* [What needs to be done] Find each line in the rows below that contains the string "Studium" and copy it out in full. Case counts.

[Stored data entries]
☆ ☆ ☆ ☆ ☆

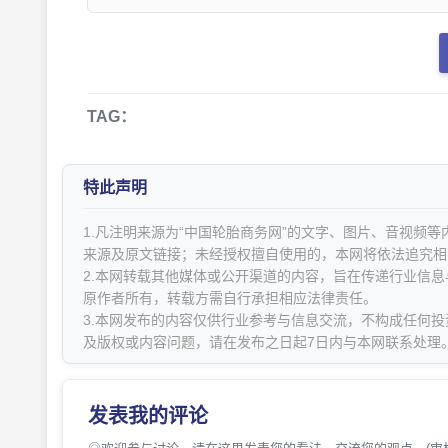
TAG：
特此声明
1.凡注明来源为“中国轮胎商务网”的文字、图片、音视频
来源及原文链接；未经授权擅自使用的，本网将依法追究相
2.本网转载其他媒体或公开渠道的内容，旨在传递行业信
原作者所有，转载方需自行承担相应法律责任。
3.本网发布的内容仅供行业参考与信息交流，不构成任何投
及版权或内容问题，请在发布之日起7日内与本网联系处理
发表我的评论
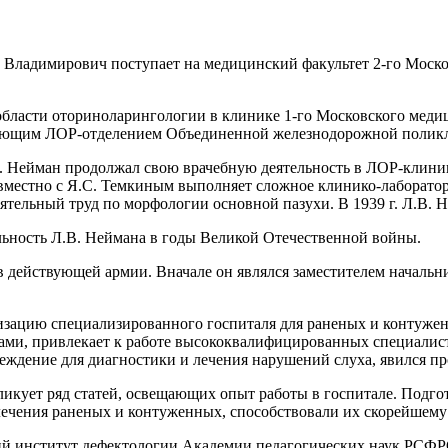
в Владимирович поступает на медицинский факультет 2-го Моско
бласти оториноларингологии в клинике 1-го Московского меди
ведующим ЛОР-отделением Объединенной железнодорожной полик
.В. Нейман продолжал свою врачебную деятельность в ЛОР-клини
совместно с Я.С. Темкиным выполняет сложное клинико-лаборат
ятельный труд по морфологии основной пазухи. В 1939 г. Л.В.
льность Л.В. Неймана в годы Великой Отечественной войны.
в действующей армии. Вначале он являлся заместителем начальни
изацию специализированного госпиталя для раненых и контуженн
и, привлекает к работе высококвалифицированных специалистов
чреждение для диагностики и лечения нарушений слуха, явился 
кует ряд статей, освещающих опыт работы в госпитале. Подго
ечения раненых и контуженных, способствовали их скорейшему
кий институт дефектологии Академии педагогических наук РСФР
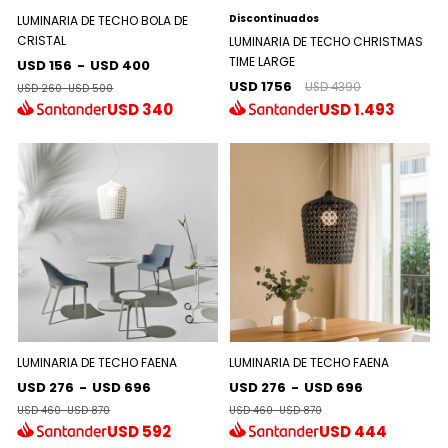
Discontinuados
LUMINARIA DE TECHO BOLA DE
CRISTAL
LUMINARIA DE TECHO CHRISTMAS
TIME LARGE
USD 156
-
USD 400
USD 1756
USD 4390
USD 260
-
USD 500
USD
340
USD
1.493
LUMINARIA DE TECHO FAENA
LUMINARIA DE TECHO FAENA
USD 276
-
USD 696
USD 276
-
USD 696
USD 460
-
USD 870
USD 460
-
USD 870
USD
592
USD
444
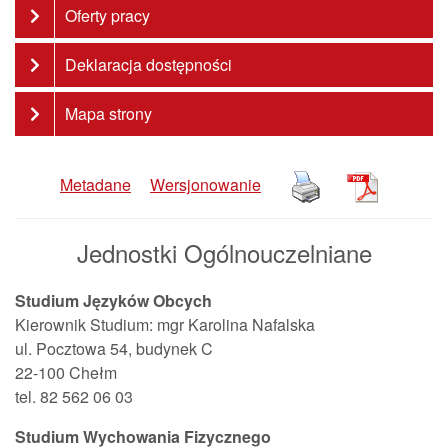
Oferty pracy
Deklaracja dostępności
Mapa strony
Metadane
Wersjonowanie
Jednostki Ogólnouczelniane
Studium Języków Obcych
Kierownik Studium: mgr Karolina Nafalska
ul. Pocztowa 54, budynek C
22-100 Chełm
tel. 82 562 06 03
Studium Wychowania Fizycznego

☆ ☆ ☆ ☆ ☆

* [Response area]
Studium Języków Obcych
Kierownik Studium: mgr Karolina Nafalska
Studium Wychowania Fizycznego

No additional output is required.